前回は、EUVでも普通に露光できるのは5nm世代まで、という話をした。今回は、ダブルパターニングとSculptaという新技法を解説しよう。
ちなみにTSMCはN5のプロセスジオメトリー(Contact Poly PitchやFin Pitchなど)を一切説明しておらず、ただN7世代と比較するとSRAMセル(HD:High Density)の寸法が0.78倍(0.021μm)になった、という数字のみを発表している。幸いにSamsungの5nm世代(5LPP:現在はSF5という名称になっている)の数字は公開されている。
Samsung 5nm世代のプロセスジオメトリー | ||||||
---|---|---|---|---|---|---|
Contact Poly Pitch | 60nm(HP)/54nm(HD) | |||||
Fin Pitch | 27nm | |||||
M0 Pitch | 36nm |
下の画像と比較してもらうとおおむねIntel 7に近いが、FinやM0はもう少し密度が高いという程度で、Intel 4にはやはりおよばないことがわかる。フィンの間隔などはそろそろEUVのシングルパターニングの限界に近いことがわかる。
そしてTSMCで言えばN3、Samsungで言えば旧3GAE(3nm GAA Early:現在はSF3A)以降、インテルのIntel 4以降ではもうシングルパターニングでは限界に達している。そこでダブルパターニングが登場することになった。
EUV露光を2回実行する
ダブルパターニング
具体的にどうするか? であるが、例えば上の画像にも出てきた上下方向に並ぶフィンを貫くように縦方向に配線を構築するというケースでは、以下の工程で実装することになる。
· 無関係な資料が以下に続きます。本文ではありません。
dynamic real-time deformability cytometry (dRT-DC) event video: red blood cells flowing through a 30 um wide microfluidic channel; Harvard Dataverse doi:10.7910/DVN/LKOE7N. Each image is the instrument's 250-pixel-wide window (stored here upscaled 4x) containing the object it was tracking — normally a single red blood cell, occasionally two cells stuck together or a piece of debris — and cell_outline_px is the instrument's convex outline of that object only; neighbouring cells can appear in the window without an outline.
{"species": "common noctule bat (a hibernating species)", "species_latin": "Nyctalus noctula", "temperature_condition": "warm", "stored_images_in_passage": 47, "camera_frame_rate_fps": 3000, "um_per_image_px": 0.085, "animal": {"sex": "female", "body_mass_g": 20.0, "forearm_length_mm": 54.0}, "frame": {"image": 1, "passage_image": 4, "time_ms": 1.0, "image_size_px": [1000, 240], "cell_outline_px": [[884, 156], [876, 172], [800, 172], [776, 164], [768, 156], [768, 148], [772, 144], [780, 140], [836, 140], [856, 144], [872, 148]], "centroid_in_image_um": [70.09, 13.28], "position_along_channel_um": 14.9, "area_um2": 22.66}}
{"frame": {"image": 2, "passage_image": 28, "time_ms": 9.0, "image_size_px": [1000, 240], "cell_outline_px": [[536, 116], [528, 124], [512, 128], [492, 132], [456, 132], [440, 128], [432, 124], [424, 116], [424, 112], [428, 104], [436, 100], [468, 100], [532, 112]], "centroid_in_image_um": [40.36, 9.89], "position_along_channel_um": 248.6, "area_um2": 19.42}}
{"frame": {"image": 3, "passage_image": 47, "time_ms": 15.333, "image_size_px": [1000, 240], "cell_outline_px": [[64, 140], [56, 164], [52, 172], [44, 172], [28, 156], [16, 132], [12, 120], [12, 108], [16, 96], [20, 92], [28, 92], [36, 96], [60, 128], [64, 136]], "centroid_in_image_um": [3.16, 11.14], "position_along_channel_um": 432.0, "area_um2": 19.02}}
(1) まずフィンを最初のEUV露光→エッチングで構築する。縦方向の配線は考えない。
(2) エッチングした溝を一旦金属で埋める。
(3) 2度目のEUV露光→エッチングで、今度は縦方向の溝を作る。
(4) (2)で埋めた余分な金属を取り除く。
これは穴を掘る場合も同じだ。DRAMやフラッシュでは深い穴を掘る必要があるが、それとは別にロジック向けでもVIA(貫通電極)向けに穴を構築する必要がしばしばある。
これはトランジスタと配線層、あるいは配線層同士の接続に使われるし、最近ではチップ同士の3D積層(AMDの3D V-Cacheなどこの最右翼だ)には膨大な数のTSV(シリコン貫通電極)が使われるから、高密度の穴開けが要求されることもある(*1)。
ただしEUVのシングルパターニングでは穴の直径はともかく、穴の間隔をそれほど詰められなかった。そこでダブルパターニングで2回に分けて穴を開けることで密度を高める方策がとられていた。要するに以下の工程になるわだ。
(1) まず白い穴を最初のEUV露光→エッチングで空ける。
(2) エッチングした溝を一旦金属で埋める。
(3) 2度目のEUV露光→エッチングで、今度は灰色の穴を空ける。
(4) (2)で埋めた余分な金属を取り除く。
この方式の問題はいろいろある。まず2回のEUV露光→エッチングの際に位置のずれがあると、それでアウトである。ダブルパターニングはArF(フッ化アルゴン)時代にはさんざん行なわれていた技術であるが、透過式マスクと反射式マスクではやり方が違うし、位置合わせの精度はArF時代よりもさらに厳しい。
またEUV露光を2回実施するので、それだけ消費電力(や薬品類)の消費も大きく、スループットもそれだけ落ちる。ということはウェハーコストの増大につながるわけだ。1回のダブルパターニングあたりおおむね70ドル程製造コストが上がる、というのがApplied Materialsの試算であるが、このダブルパターニングをどれだけする必要があるのか? というのが次の問題だ。
例えばTSMCのN3の場合、25回のEUV露光が必要で、しかもそのほとんどがダブルパターニングだった。ということは、仮に20回だとしても1400ドルほど原価が上がることになる。
N3Eは露光を19回に減らし、しかもシングルパターニングで済むようにプロセスジオメトリーを変更したことで、大幅に製造難易度とコストを下げたことで広く採用されるようになったことを考えると、できればEUVのダブルパターニングは避けたいという意向が働くのは無理もない。
ただN3Eはともかく、今後登場する予定のTSMCのN3P/N3X/N2やSamsungのSF3(旧3GAP:2024年量産開始予定)、Intel 3/20A/18Aなどではダブルパターニングの利用は避けられないと見られていた。
(*1) 3D積層用のTSVは、現在は双方のダイの熱などに起因する歪みに対応する「遊び」を確保するために、あまり高密度での実装にはなっていない。ただ今はともかく今後も密度が低いままか? というのはまた別の話である。